**Your assignment**:
Please reproduce all entries word for word, leaving every image behind.
*** Records provided Section Begins ***
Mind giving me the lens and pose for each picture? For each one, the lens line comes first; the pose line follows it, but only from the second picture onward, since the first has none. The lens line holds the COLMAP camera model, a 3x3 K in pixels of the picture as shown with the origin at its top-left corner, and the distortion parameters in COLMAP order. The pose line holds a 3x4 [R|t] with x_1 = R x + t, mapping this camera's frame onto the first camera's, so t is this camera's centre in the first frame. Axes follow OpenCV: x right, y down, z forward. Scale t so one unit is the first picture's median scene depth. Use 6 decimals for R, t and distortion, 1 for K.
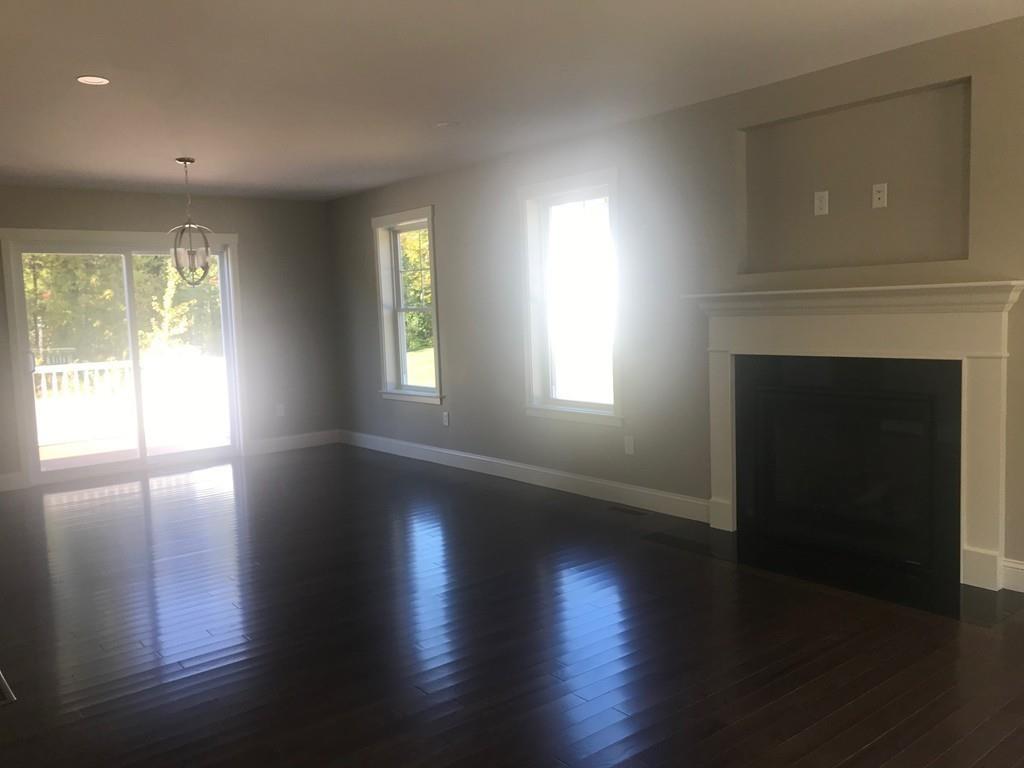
lens RADIAL K [[844.9, 0, 512.0], [0, 844.9, 384.0], [0, 0, 1]] dist [0.025167, -0.007885]
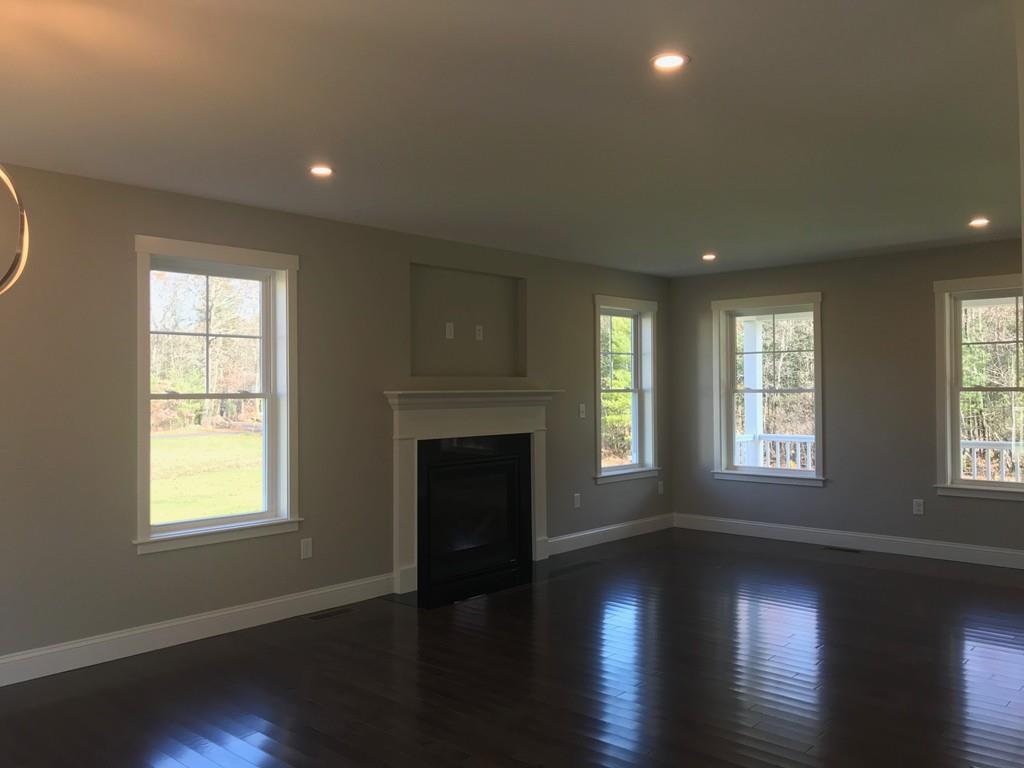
lens RADIAL K [[833.0, 0, 512.0], [0, 833.0, 384.0], [0, 0, 1]] dist [0.028761, -0.006099]
pose [[-0.177698, 0.053516, 0.982629, -0.781649], [0.109369, 0.993408, -0.034325, -0.048969], [-0.977989, 0.101370, -0.182380, 0.885533]]
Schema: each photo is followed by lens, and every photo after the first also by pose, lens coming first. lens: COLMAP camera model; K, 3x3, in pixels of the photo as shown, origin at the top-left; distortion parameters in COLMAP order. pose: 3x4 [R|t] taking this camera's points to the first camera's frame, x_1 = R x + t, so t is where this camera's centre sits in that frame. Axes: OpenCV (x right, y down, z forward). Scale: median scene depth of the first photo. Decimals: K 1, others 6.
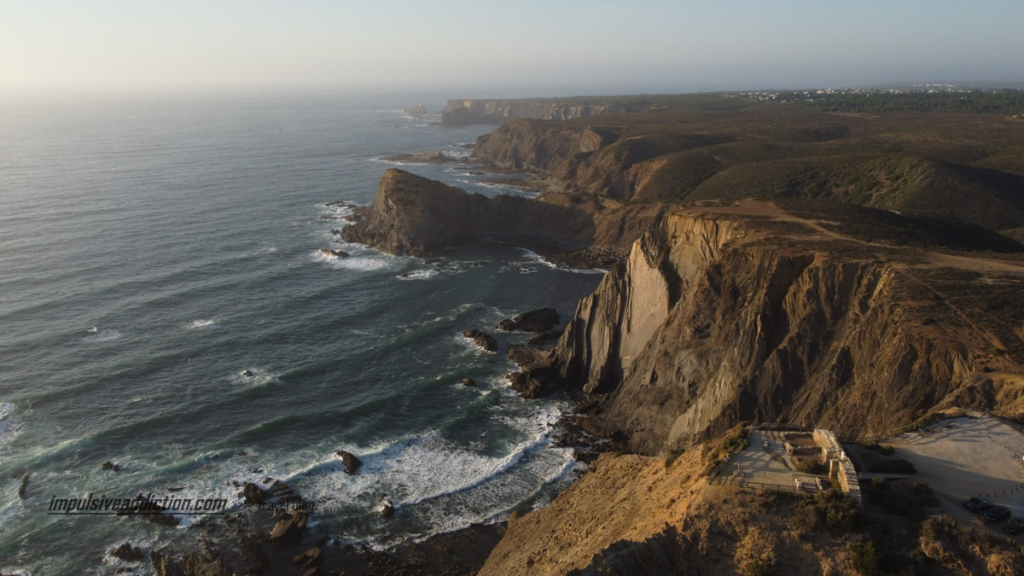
lens RADIAL K [[767.9, 0, 511.8], [0, 767.9, 289.9], [0, 0, 1]] dist [-0.018161, 0.008336]
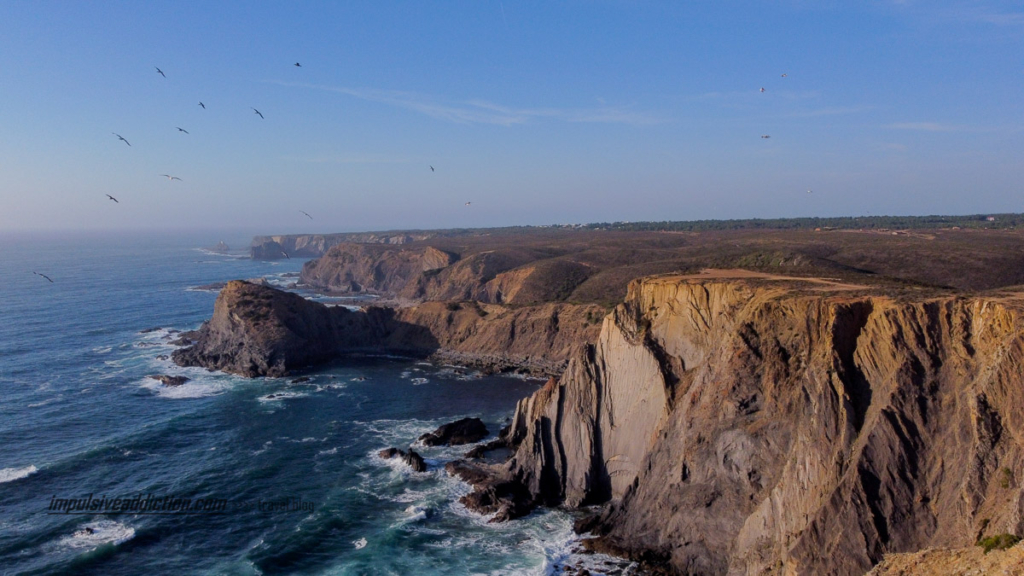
lens RADIAL K [[767.9, 0, 512.3], [0, 767.9, 285.8], [0, 0, 1]] dist [-0.018161, 0.008336]
pose [[0.966367, -0.026552, 0.255793, -0.149550], [0.073909, 0.981368, -0.177352, 0.043713], [-0.246318, 0.190293, 0.950324, 0.221667]]
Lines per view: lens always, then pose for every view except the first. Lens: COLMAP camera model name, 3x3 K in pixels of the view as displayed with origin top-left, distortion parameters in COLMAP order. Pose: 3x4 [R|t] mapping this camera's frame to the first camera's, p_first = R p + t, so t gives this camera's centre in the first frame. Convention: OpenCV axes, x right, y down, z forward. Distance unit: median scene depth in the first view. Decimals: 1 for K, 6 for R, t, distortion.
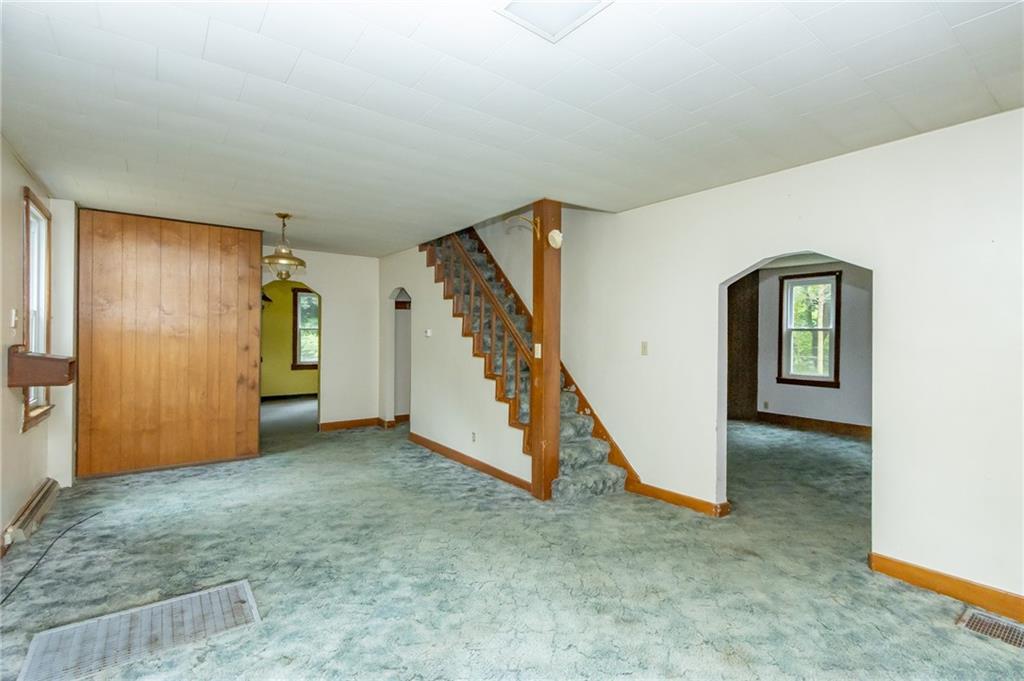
lens RADIAL K [[467.5, 0, 498.3], [0, 467.5, 340.4], [0, 0, 1]] dist [0.002579, 0.000076]
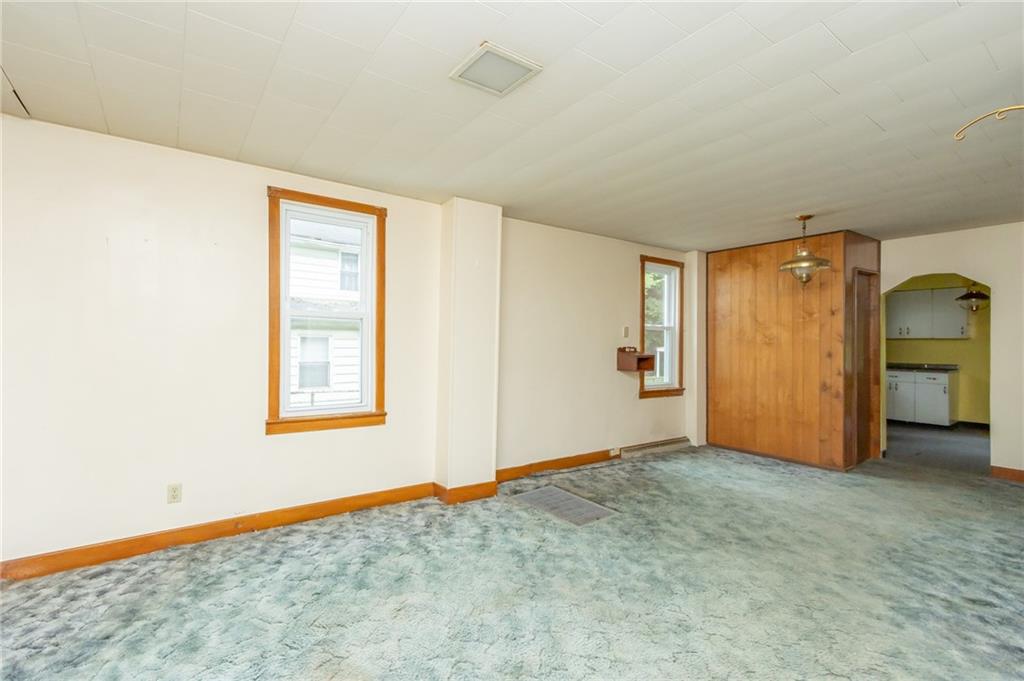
lens RADIAL K [[467.5, 0, 507.1], [0, 467.5, 337.2], [0, 0, 1]] dist [0.002579, 0.000076]
pose [[-0.009622, -0.020149, -0.999751, 0.638059], [-0.016718, 0.999660, -0.019987, 0.014315], [0.999814, 0.016522, -0.009956, 0.489325]]
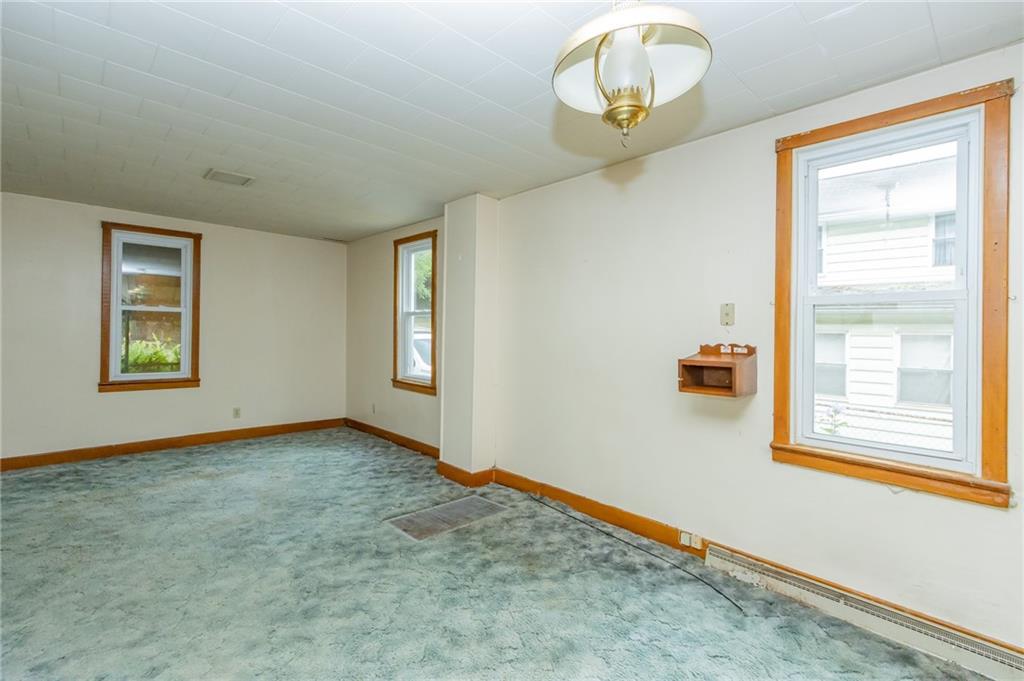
lens RADIAL K [[467.5, 0, 495.2], [0, 467.5, 332.9], [0, 0, 1]] dist [0.002579, 0.000076]
pose [[-0.994319, -0.024358, -0.103614, -0.437950], [-0.025413, 0.999638, 0.008870, -0.005990], [0.103361, 0.011453, -0.994578, 1.571669]]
*** Records provided Section Ends ***
**Solution to the problem**:
Mind giving me the lens and pose for each picture? For each one, the lens line comes first; the pose line follows it, but only from the second picture onward, since the first has none. The lens line holds the COLMAP camera model, a 3x3 K in pixels of the picture as shown with the origin at its top-left corner, and the distortion parameters in COLMAP order. The pose line holds a 3x4 [R|t] with x_1 = R x + t, mapping this camera's frame onto the first camera's, so t is this camera's centre in the first frame. Axes follow OpenCV: x right, y down, z forward. Scale t so one unit is the first picture's median scene depth. Use 6 decimals for R, t and distortion, 1 for K.
lens RADIAL K [[844.9, 0, 512.0], [0, 844.9, 384.0], [0, 0, 1]] dist [0.025167, -0.007885]
lens RADIAL K [[833.0, 0, 512.0], [0, 833.0, 384.0], [0, 0, 1]] dist [0.028761, -0.006099]
pose [[-0.177698, 0.053516, 0.982629, -0.781649], [0.109369, 0.993408, -0.034325, -0.048969], [-0.977989, 0.101370, -0.182380, 0.885533]]
Schema: each photo is followed by lens, and every photo after the first also by pose, lens coming first. lens: COLMAP camera model; K, 3x3, in pixels of the photo as shown, origin at the top-left; distortion parameters in COLMAP order. pose: 3x4 [R|t] taking this camera's points to the first camera's frame, x_1 = R x + t, so t is where this camera's centre sits in that frame. Axes: OpenCV (x right, y down, z forward). Scale: median scene depth of the first photo. Decimals: K 1, others 6.
lens RADIAL K [[767.9, 0, 511.8], [0, 767.9, 289.9], [0, 0, 1]] dist [-0.018161, 0.008336]
lens RADIAL K [[767.9, 0, 512.3], [0, 767.9, 285.8], [0, 0, 1]] dist [-0.018161, 0.008336]
pose [[0.966367, -0.026552, 0.255793, -0.149550], [0.073909, 0.981368, -0.177352, 0.043713], [-0.246318, 0.190293, 0.950324, 0.221667]]
Lines per view: lens always, then pose for every view except the first. Lens: COLMAP camera model name, 3x3 K in pixels of the view as displayed with origin top-left, distortion parameters in COLMAP order. Pose: 3x4 [R|t] mapping this camera's frame to the first camera's, p_first = R p + t, so t gives this camera's centre in the first frame. Convention: OpenCV axes, x right, y down, z forward. Distance unit: median scene depth in the first view. Decimals: 1 for K, 6 for R, t, distortion.
lens RADIAL K [[467.5, 0, 498.3], [0, 467.5, 340.4], [0, 0, 1]] dist [0.002579, 0.000076]
lens RADIAL K [[467.5, 0, 507.1], [0, 467.5, 337.2], [0, 0, 1]] dist [0.002579, 0.000076]
pose [[-0.009622, -0.020149, -0.999751, 0.638059], [-0.016718, 0.999660, -0.019987, 0.014315], [0.999814, 0.016522, -0.009956, 0.489325]]
lens RADIAL K [[467.5, 0, 495.2], [0, 467.5, 332.9], [0, 0, 1]] dist [0.002579, 0.000076]
pose [[-0.994319, -0.024358, -0.103614, -0.437950], [-0.025413, 0.999638, 0.008870, -0.005990], [0.103361, 0.011453, -0.994578, 1.571669]]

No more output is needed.